[Stored records]
§
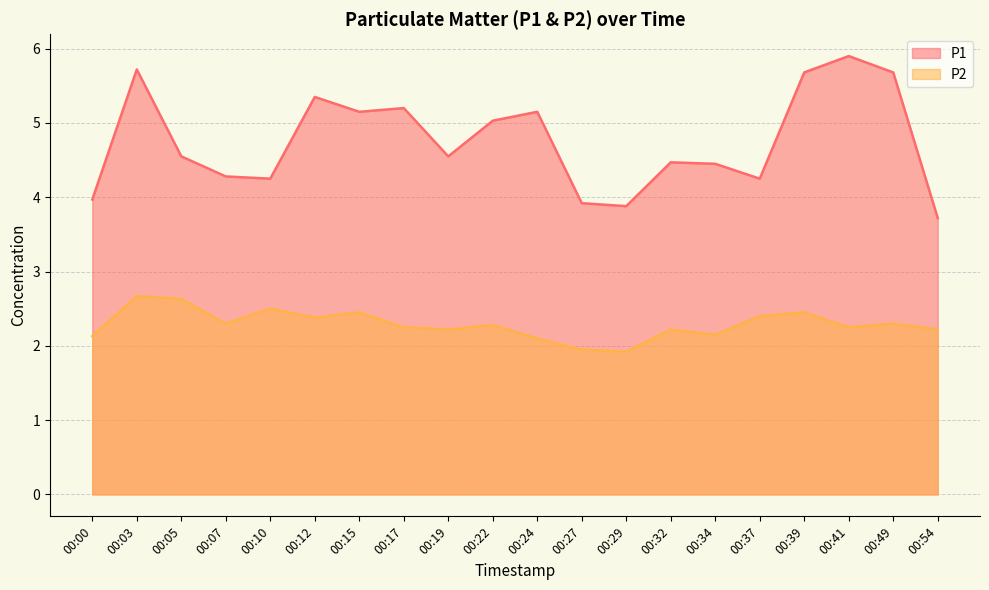

What is the value of the P2 point at the 16th from the left?

2.4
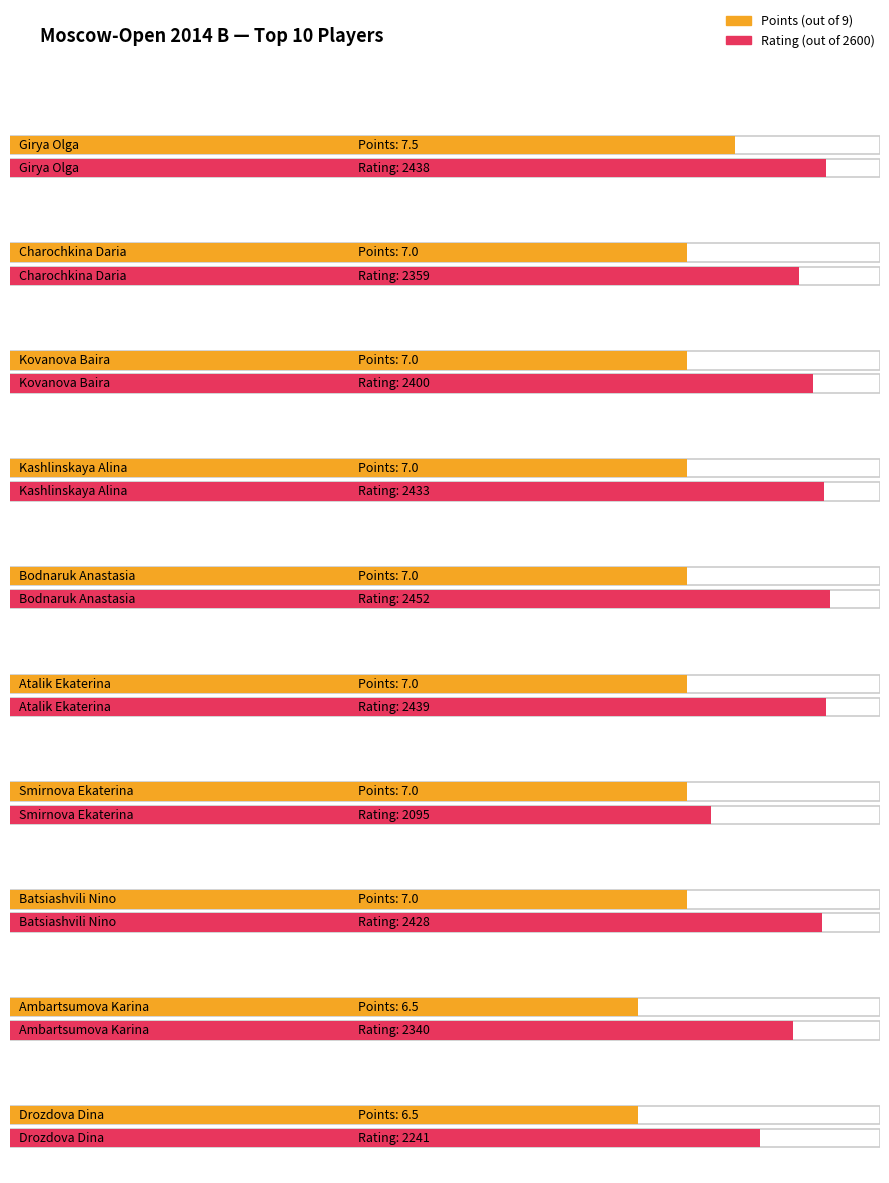

Which has a higher value, Kashlinskaya Alina or Batsiashvili Nino?

Kashlinskaya Alina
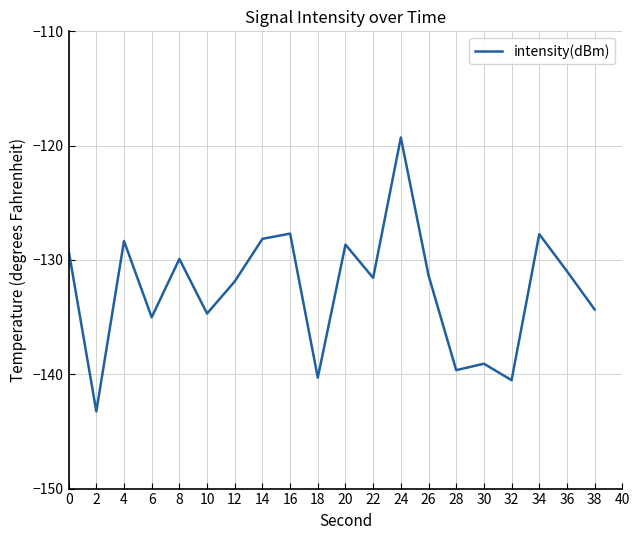

At which category does the data reach its first local peak?

4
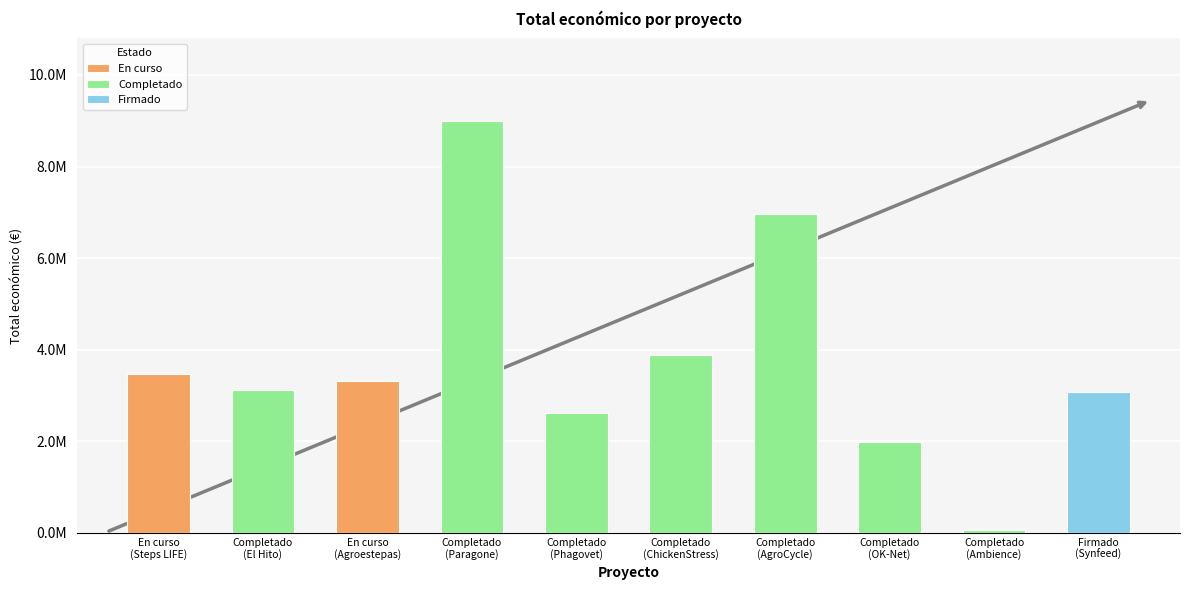

What is the change in value from En curso
(Agroestepas) to Completado
(OK-Net)?

-1325583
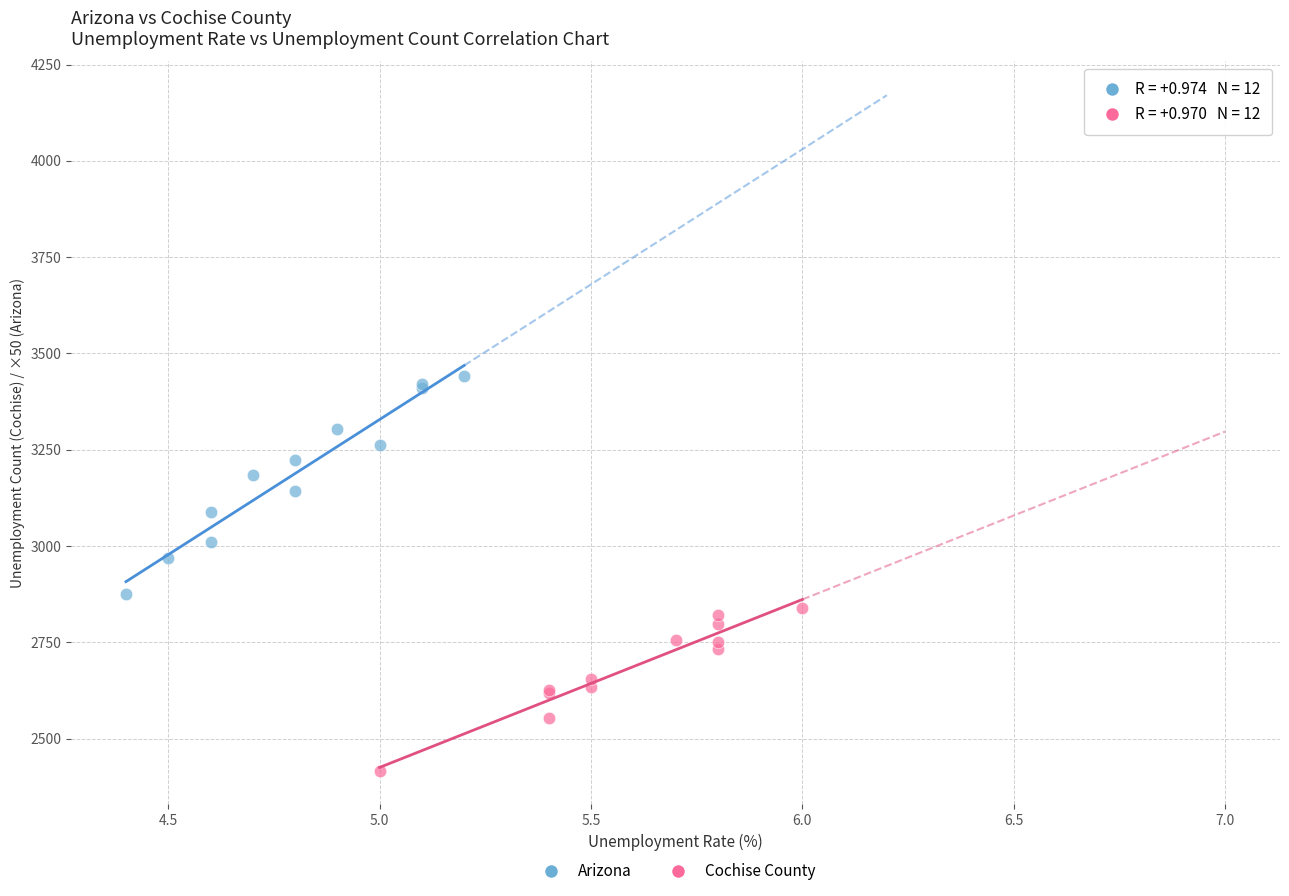

Which series contains the highest Y value?

Arizona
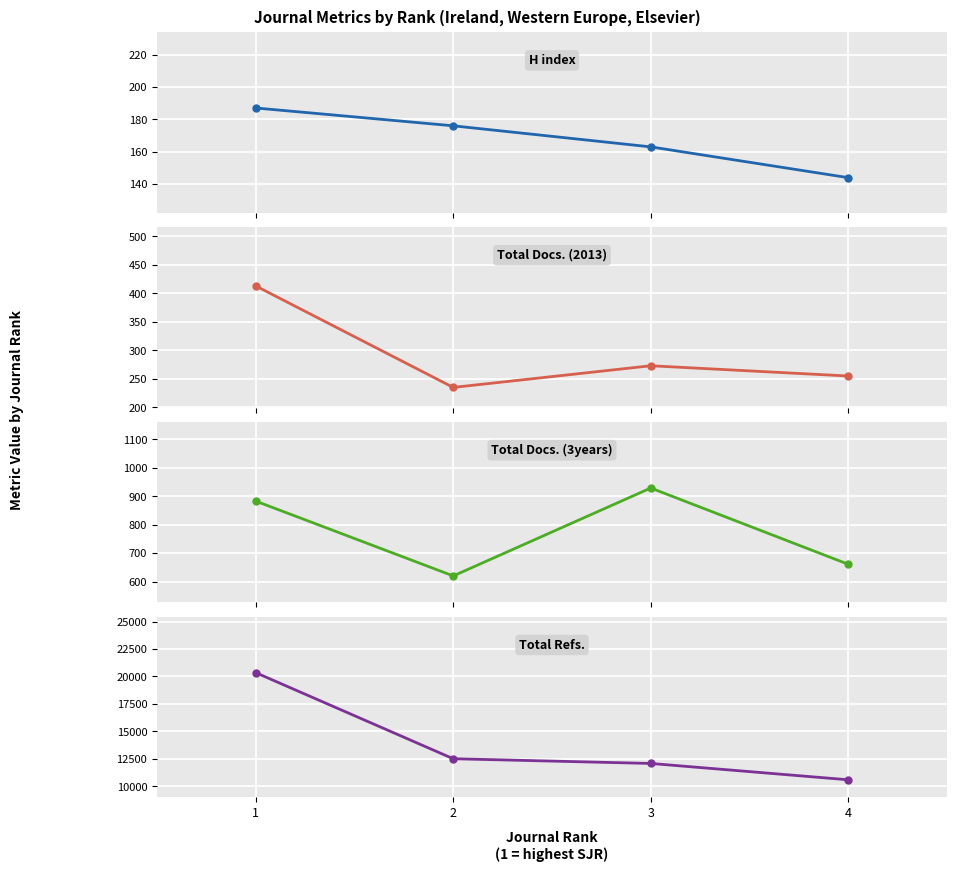

List the series in order of their peak value, lowest first.

H index, Total Docs. (2013), Total Docs. (3years), Total Refs.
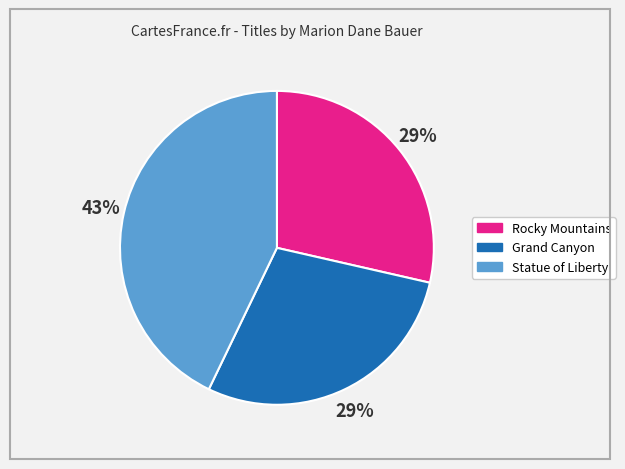

True or false: Grand Canyon accounts for 29% of the total.

True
§
INSTRUCTIONS FOR THE TASK ▸
Please lay out every line of the data above as a numbered list, omitting the blank lines and the pictures.

TASK RESPONSE ▸
1. What is the value of the P2 point at the 16th from the left?
2. 2.4
3. Which has a higher value, Kashlinskaya Alina or Batsiashvili Nino?
4. Kashlinskaya Alina
5. At which category does the data reach its first local peak?
6. 4
7. What is the change in value from En curso
8. (Agroestepas) to Completado
9. (OK-Net)?
10. -1325583
11. Which series contains the highest Y value?
12. Arizona
13. List the series in order of their peak value, lowest first.
14. H index, Total Docs. (2013), Total Docs. (3years), Total Refs.
15. True or false: Grand Canyon accounts for 29% of the total.
16. True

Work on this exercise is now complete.